Unfortunately, this advisory was a solution in search of a problem.  The purpose of the BABEL Generator was to display through an extreme example that Robo-graders such as e-rater could be fooled into giving high scores to undeserving essays simply by including the various proxies that constituted e-rater’s score.  Candidates could not actually use the BABEL Generator while taking one of these tests; but they could use the same strategies that informed the BABEL Generator such as including long and rarely used words regardless of their meaning and inserting long vacuous sentences into every paragraph.
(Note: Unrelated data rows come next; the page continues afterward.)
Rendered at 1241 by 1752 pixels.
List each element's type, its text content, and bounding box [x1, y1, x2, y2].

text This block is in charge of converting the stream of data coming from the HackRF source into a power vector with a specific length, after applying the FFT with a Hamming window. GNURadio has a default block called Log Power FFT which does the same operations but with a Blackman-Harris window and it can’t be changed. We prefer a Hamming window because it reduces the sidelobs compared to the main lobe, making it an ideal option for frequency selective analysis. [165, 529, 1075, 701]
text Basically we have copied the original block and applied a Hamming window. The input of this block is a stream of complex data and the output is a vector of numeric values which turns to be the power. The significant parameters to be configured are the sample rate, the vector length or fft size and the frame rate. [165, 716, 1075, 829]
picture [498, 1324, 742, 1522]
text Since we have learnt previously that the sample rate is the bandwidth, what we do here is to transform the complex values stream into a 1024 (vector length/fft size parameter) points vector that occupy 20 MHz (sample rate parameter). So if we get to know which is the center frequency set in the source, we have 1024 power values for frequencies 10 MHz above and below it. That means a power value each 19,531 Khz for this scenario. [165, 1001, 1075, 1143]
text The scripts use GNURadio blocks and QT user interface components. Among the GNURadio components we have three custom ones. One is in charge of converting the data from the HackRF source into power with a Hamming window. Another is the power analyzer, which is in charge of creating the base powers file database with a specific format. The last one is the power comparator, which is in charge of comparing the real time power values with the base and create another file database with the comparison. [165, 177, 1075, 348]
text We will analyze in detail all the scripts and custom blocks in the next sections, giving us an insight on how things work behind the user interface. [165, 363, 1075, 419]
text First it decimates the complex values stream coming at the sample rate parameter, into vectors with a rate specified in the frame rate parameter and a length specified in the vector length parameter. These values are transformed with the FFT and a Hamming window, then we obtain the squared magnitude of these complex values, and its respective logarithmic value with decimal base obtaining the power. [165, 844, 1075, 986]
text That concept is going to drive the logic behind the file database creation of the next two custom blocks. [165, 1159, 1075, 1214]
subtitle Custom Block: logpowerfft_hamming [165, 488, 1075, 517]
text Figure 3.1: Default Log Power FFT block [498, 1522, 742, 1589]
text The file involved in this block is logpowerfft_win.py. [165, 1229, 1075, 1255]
Moreover, the BABEL Generator is so primitive that there are much easier ways of detecting BABEL essays.  We did not expect our first attempt to fool all the Robo-graders we could access to succeed, but because it did, we stopped. We had proved our point.   One of the student researchers was taking Physics at Harvard and hard coded into BABEL responses inclusion of some of the terminology of sub-atomic particles such as neutrino, orbital, plasma, and neuron.  E-rater and the other Robo-graders did not seem to notice.  A simple program scanning for these terms could have saved the trouble of generating a half-million essays.
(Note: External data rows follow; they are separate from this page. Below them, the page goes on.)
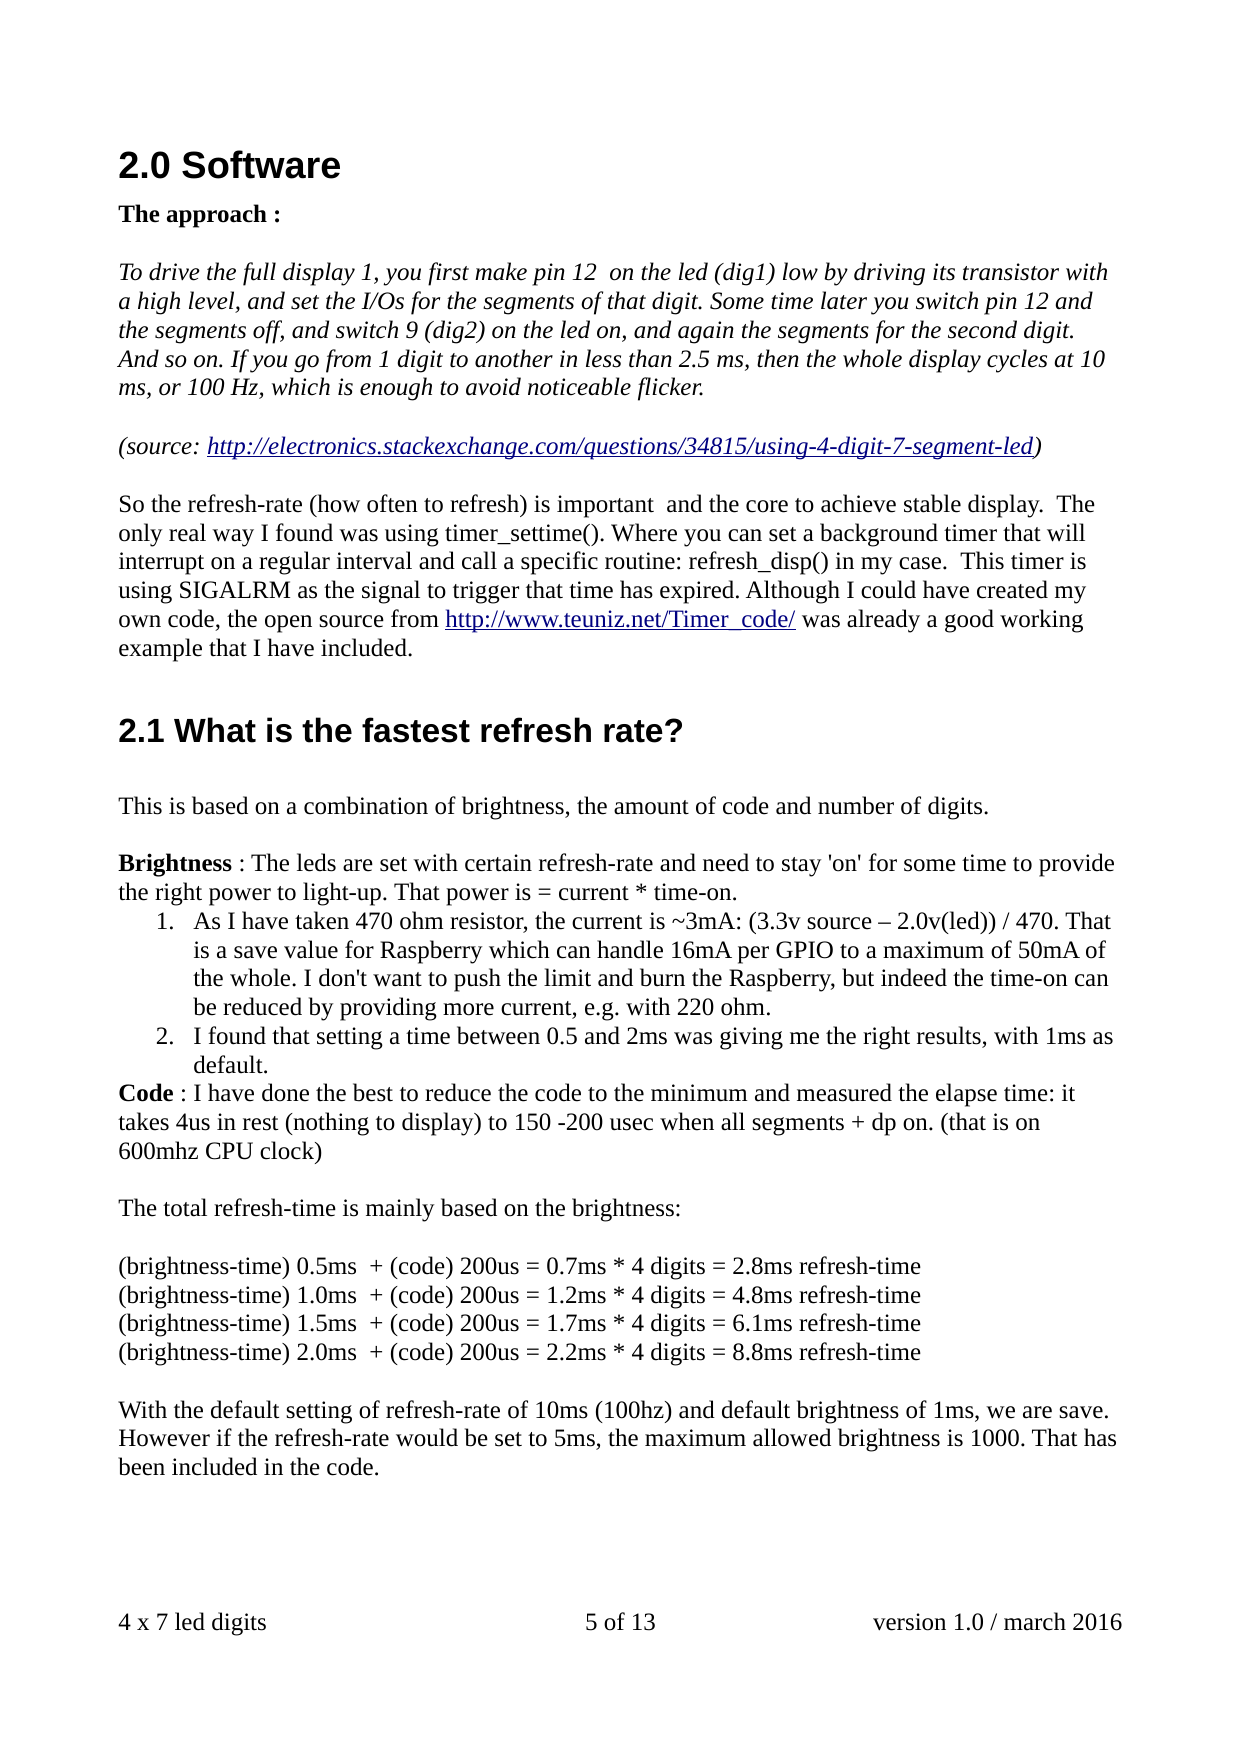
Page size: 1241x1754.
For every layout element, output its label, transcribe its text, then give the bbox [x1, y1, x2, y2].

text To drive the full display 1, you first make pin 12 on the led (dig1) low by driving its transistor with a high level, and set the I/Os for the segments of that digit. Some time later you switch pin 12 and the segments off, and switch 9 (dig2) on the led on, and again the segments for the second digit. And so on. If you go from 1 digit to another in less than 2.5 ms, then the whole display cycles at 10 ms, or 100 Hz, which is enough to avoid noticeable flicker. [118, 257, 1122, 401]
text (brightness-time) 2.0ms + (code) 200us = 2.2ms * 4 digits = 8.8ms refresh-time [118, 1337, 1122, 1366]
text This is based on a combination of brightness, the amount of code and number of digits. [118, 791, 1122, 820]
text With the default setting of refresh-rate of 10ms (100hz) and default brightness of 1ms, we are save. [118, 1395, 1122, 1423]
text (source: http://electronics.stackexchange.com/questions/34815/using-4-digit-7-segment-led) [118, 431, 1122, 459]
text Brightness : The leds are set with certain refresh-rate and need to stay 'on' for some time to provide the right power to light-up. That power is = current * time-on. [118, 848, 1122, 906]
text Code : I have done the best to reduce the code to the minimum and measured the elapse time: it takes 4us in rest (nothing to display) to 150 -200 usec when all segments + dp on. (that is on 600mhz CPU clock) [118, 1078, 1122, 1165]
text The total refresh-time is mainly based on the brightness: [118, 1193, 1122, 1222]
subtitle 2.0 Software [118, 143, 1122, 187]
text (brightness-time) 0.5ms + (code) 200us = 0.7ms * 4 digits = 2.8ms refresh-time [118, 1251, 1122, 1280]
text However if the refresh-rate would be set to 5ms, the maximum allowed brightness is 1000. That has been included in the code. [118, 1423, 1122, 1481]
text (brightness-time) 1.5ms + (code) 200us = 1.7ms * 4 digits = 6.1ms refresh-time [118, 1308, 1122, 1337]
list I found that setting a time between 0.5 and 2ms was giving me the right results, with 1ms as default. [156, 1021, 1122, 1078]
text (brightness-time) 1.0ms + (code) 200us = 1.2ms * 4 digits = 4.8ms refresh-time [118, 1280, 1122, 1308]
list As I have taken 470 ohm resistor, the current is ~3mA: (3.3v source – 2.0v(led)) / 470. That is a save value for Raspberry which can handle 16mA per GPIO to a maximum of 50mA of the whole. I don't want to push the limit and burn the Raspberry, but indeed the time-on can be reduced by providing more current, e.g. with 220 ohm. [156, 906, 1122, 1021]
text So the refresh-rate (how often to refresh) is important and the core to achieve stable display. The only real way I found was using timer_settime(). Where you can set a background timer that will interrupt on a regular interval and call a specific routine: refresh_disp() in my case. This timer is using SIGALRM as the signal to trigger that time has expired. Although I could have created my own code, the open source from http://www.teuniz.net/Timer_code/ was already a good working example that I have included. [118, 489, 1122, 661]
text The approach : [118, 199, 1122, 228]
subtitle 2.1 What is the fastest refresh rate? [118, 711, 1122, 750]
ETS is not satisfied in just automating the grading of the writing portion of its various tests.  ETS researchers have developed SpeechRater, a Robo-grading application that would score the speaking sections of the TOEFL test.  There is a whole volume of scholarly research articles on SpeechRater published by the well-respected Routledge imprint of the Taylor and Francis Group.  However, the short biographies of the nineteen contributors to the volume list seventeen as current employees of ETS, one as a former employee, and only one with no explicit affiliation.

Testing organizations appear to no longer have a wide range of perspectives, or any perspective that runs counter to their very narrow psychometric outlook.  This danger has long been noted.  Carl D. Brigham, the eugenicist who then renounced the racial characterization of intelligence and the creator of the SAT who then became critical of that test, wrote shortly before his death that research in a testing organization should be governed and implemented not by educational psychologists but by specialists in academic disciplines since it is easier to teach them testing rather than trying to “teach testers culture.”  

The obvious home for such a research organization is the US Department of Education.  Just as the FDA vets the efficacy of drugs and medical devices, there should be an agency that verifies not only that assessments are measuring what they claim to be measuring but also the instrument is not biased towards or against specific ethnic or socio-economic groups.  There was an old analogy question on the SAT (which no longer has analogy items) that had “Runner is to marathon as: a) envoy is to embassy; b) martyr is to massacre; c) oarsman is to regatta; d) referee is to tournament; e) horse is to stable.   The correct answer is c: oarsman is to regatta.   Unfortunately, there are very few regattas in the Great Plains or inner cities.